Innovation is only possible if supported by digital skills

Innovation is only possible if supported by digital skills
Tanja Tatomirović
Tanja Tatomirović, Communications Lead for 24 countries in Europe and Eurasia, Microsoft

2020 may be one of the most challenging years we have encountered. Small and medium-sized enterprises and some of the largest companies have experienced unprecedented changes in the market and their business. From the restricted movement of people and goods or even disrupted supply chains to telecommuting and cybersecurity threats resulting from the pandemic changes, we are all forced to adjust to a new normal (or post-normal) and become more innovative than ever before.

From the beginning of the year, it has become evident that the companies which introduced new technology-based business innovation earlier have been less affected by the crisis, thus motivating others to innovate and adjust quickly. The new business circumstances around the world have created a range of new jobs that require digital skills. Today, they are necessary to a larger or smaller extent for most employees and represent a job opportunity for vulnerable groups – those with lower incomes, women, and underrepresented minorities, namely all those previously hit the most by job and basic income loss. But, this is not only about survival. It is also for further progress because if we stay in the past, looking for excuses in the new circumstances, and do not strive towards innovation, there will be no progress at all.

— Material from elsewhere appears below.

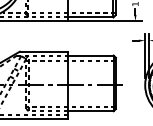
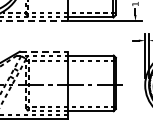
line at (34, 21): solid -> dashed
line at (44, 51): solid -> dashed
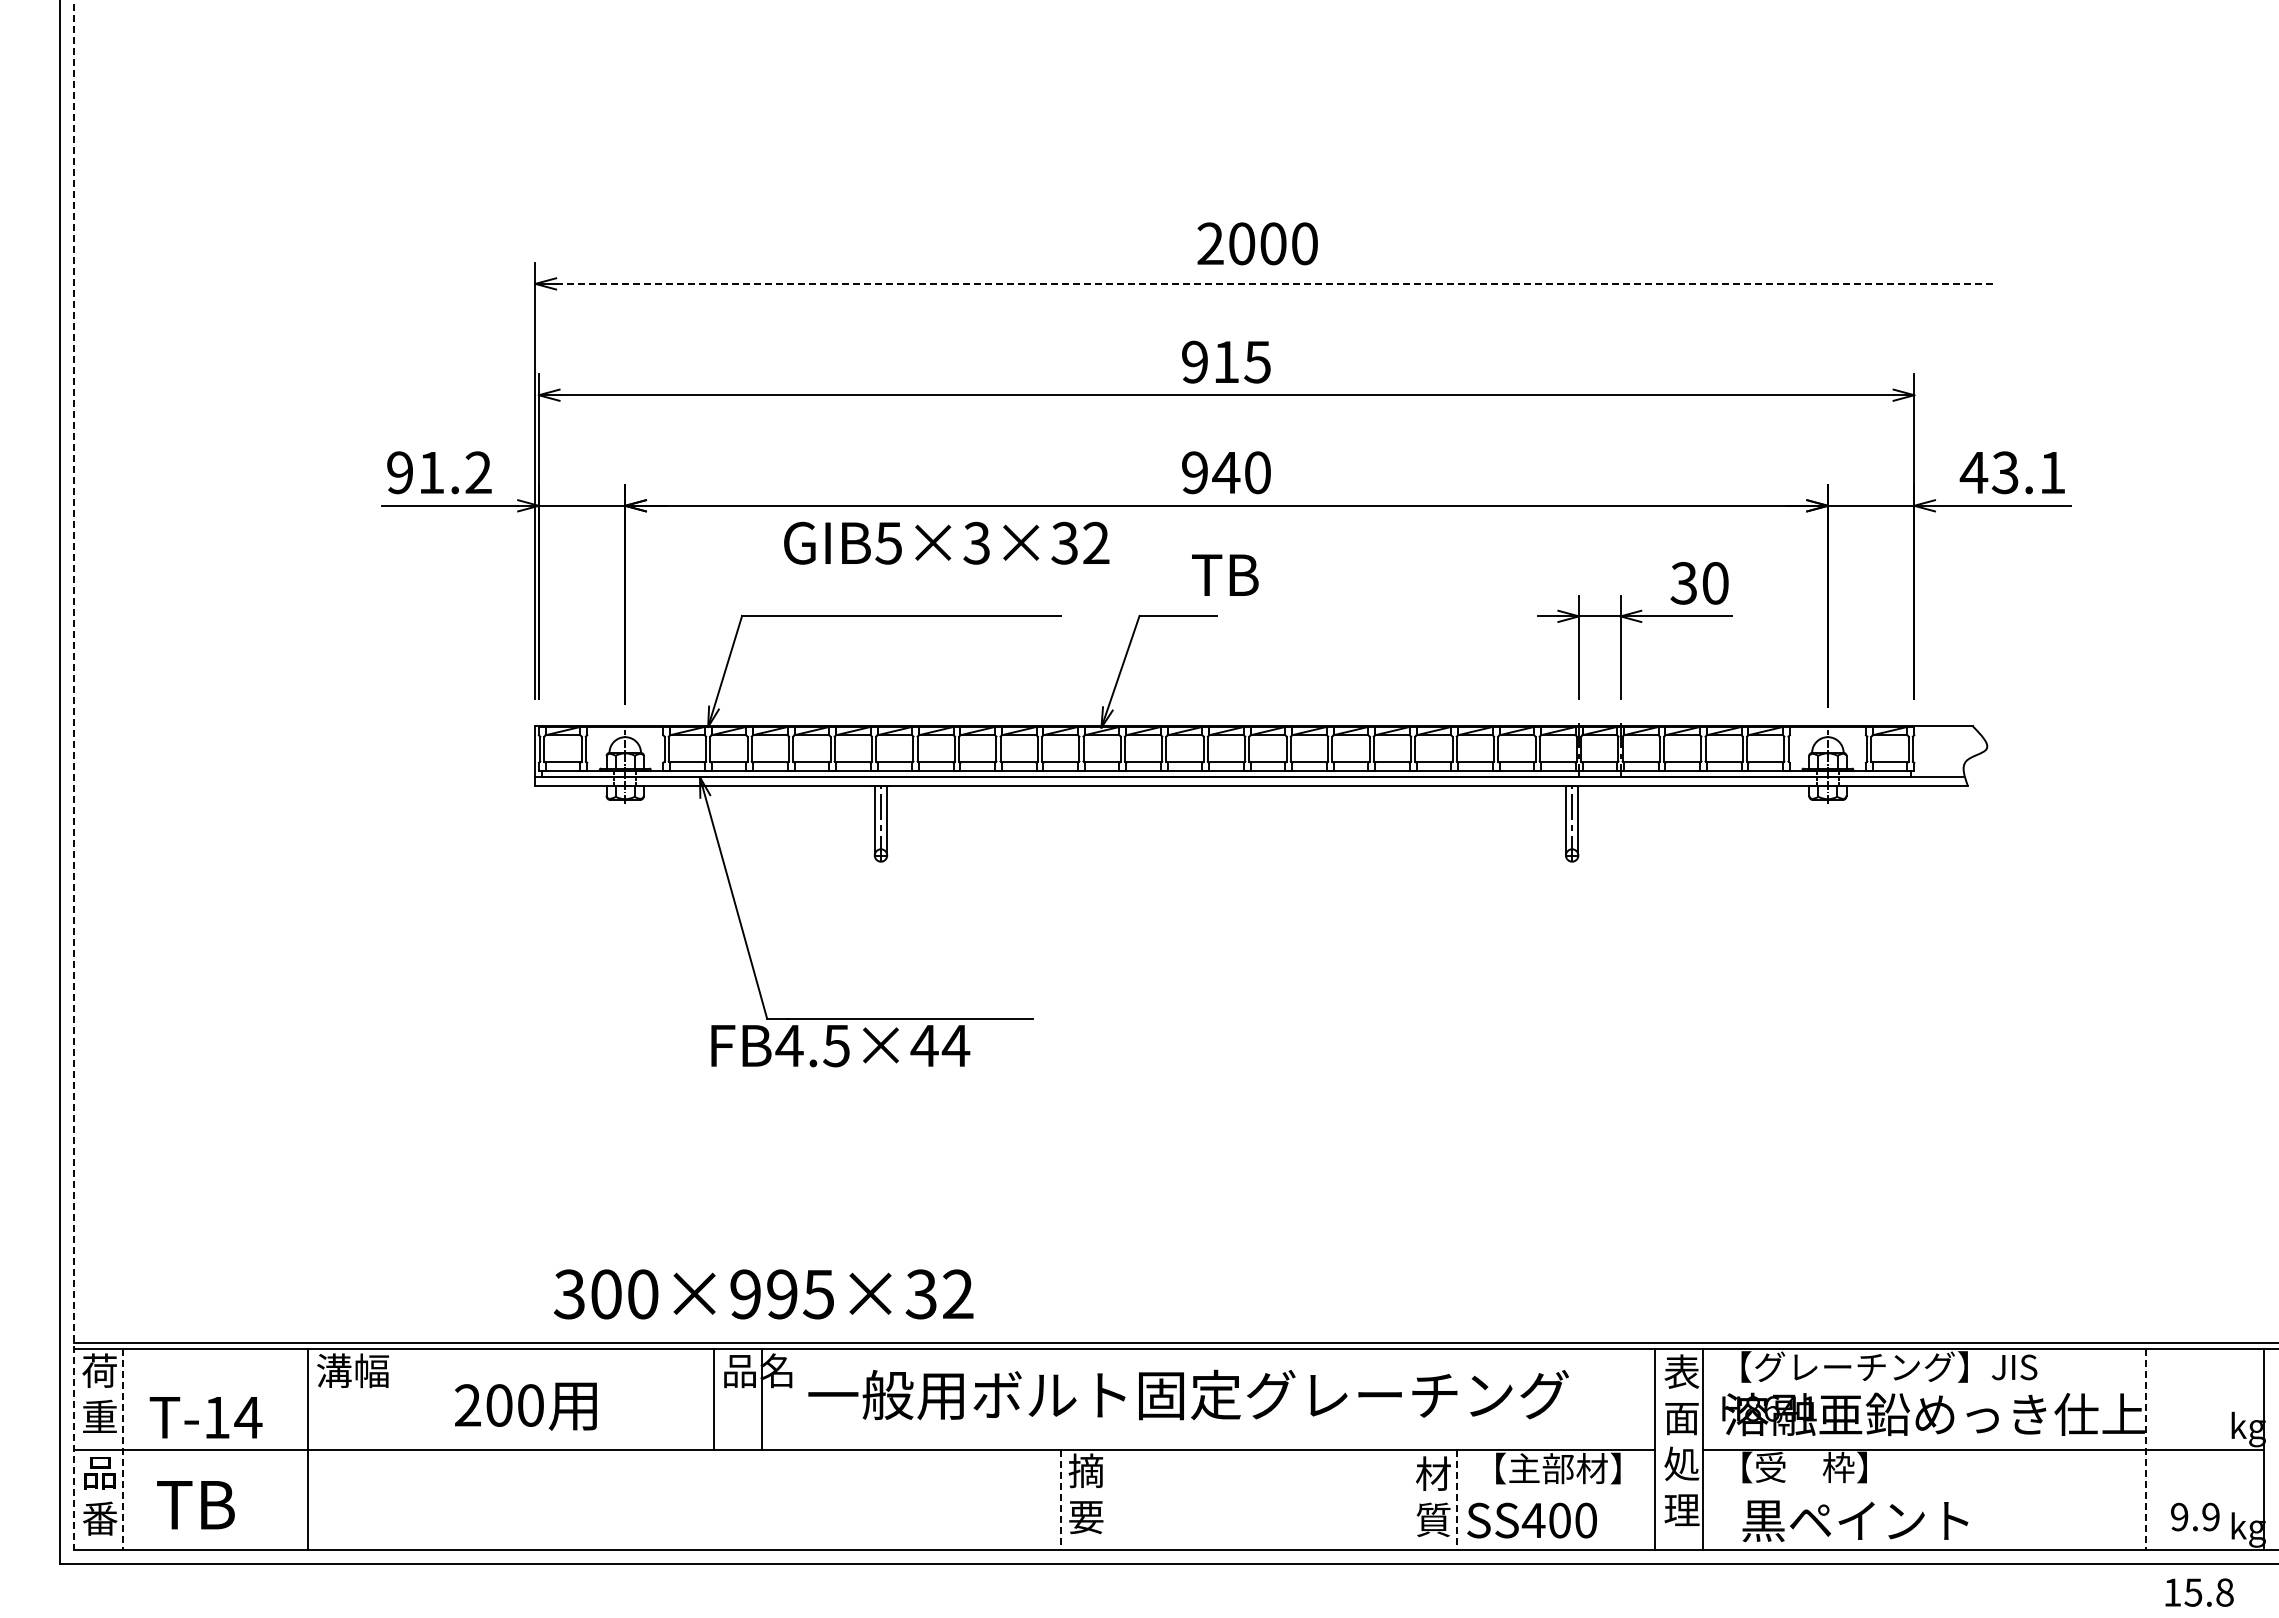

According to the company’s calculations, global unemployment in 2020 may reach up to a quarter of a billion people. The estimate does not refer to underdeveloped and developing countries, but also some of the wealthiest ones and those with the most stable economies. In the United States alone, the Congressional Budget Office estimates a 12.3 percent increase (from 3.5% to 15.8%) in the unemployment rate, equating to more than 21 million newly out-of-work people. In countries with weaker economies, the situation may provoke even more concerns.

To provide people worldwide who will be part of these infamous statistics with an opportunity to overcome challenges in turbulent times, as well as to empower the IT community and educate new innovators, in June 2020, Microsoft created and launched a global initiative aimed at additionally educating people in the area of digital skills. The aim of the initiative is to have 25 million people worldwide master new skills by the end of the year, which will help them and the economies of the countries where they live and work. This initiative includes engagement of the entire Microsoft, namely all its parts. It also combines the existing and new resources from LinkedIn, GitHub, and Microsoft.  It refers to three areas of activity:

  1. The use of data to identify in-demand jobs and the skills needed to fill them,
  2. Free access to learning paths and content to help people develop the skills these positions require,
  3. Low-cost certifications and free job-seeking tools to help people who develop these skills pursue new jobs.

Microsoft has pledged to advocate for public policy changes that will help create new skilling opportunities in the modern economy. Microsoft also announced it is creating a new learning app in Microsoft Teams designed to help employers skill and upskill new and current employees as people return to work, and as the economy adds jobs. The new app will bring together learning content from a variety of sources into a single place. Microsoft’s goal is to use Teams to host a continuous feedback loop between work, skills, and learning. This learning app will allow employers to integrate content from LinkedIn Learning, Microsoft Learn, a customer’s content base, and other providers in a single place. Managers can assign and track learning progress, and it will help employees earn certifications. The app will be available in preview and become generally available later this calendar year.

Digitalization is not just a time-limited trend; it is a process that will continue in the future as well. Gaining digital skills is not restricted either, because technology changes daily, which means that the skills acquired today will keep being upgraded through work on further innovation and that they improve and help global economic recovery and facilitate further growth. And there is no growth without innovation.